*Task*.
The result should be every line in the material below containing the string "Силденафила".
*** Opening Provided records ***
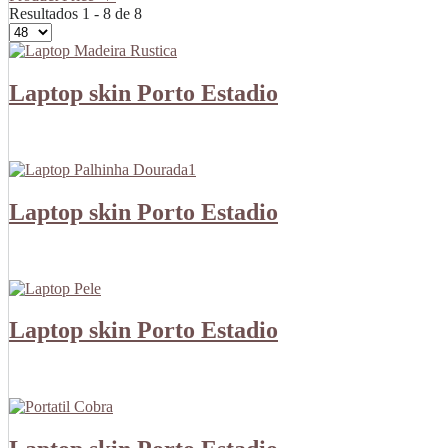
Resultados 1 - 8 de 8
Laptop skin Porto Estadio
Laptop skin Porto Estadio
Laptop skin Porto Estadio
*** Closing Provided records ***
*** Opening Provided records ***
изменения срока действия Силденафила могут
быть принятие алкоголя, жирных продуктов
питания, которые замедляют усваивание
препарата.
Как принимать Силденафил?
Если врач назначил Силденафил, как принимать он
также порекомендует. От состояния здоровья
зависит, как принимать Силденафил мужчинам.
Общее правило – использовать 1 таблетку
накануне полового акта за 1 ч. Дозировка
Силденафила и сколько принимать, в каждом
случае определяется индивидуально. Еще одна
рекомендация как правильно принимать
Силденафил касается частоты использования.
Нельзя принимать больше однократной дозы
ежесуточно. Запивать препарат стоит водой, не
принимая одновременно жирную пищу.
*** Closing Provided records ***
*Response box*.
изменения срока действия Силденафила могут
Силденафила и сколько принимать, в каждом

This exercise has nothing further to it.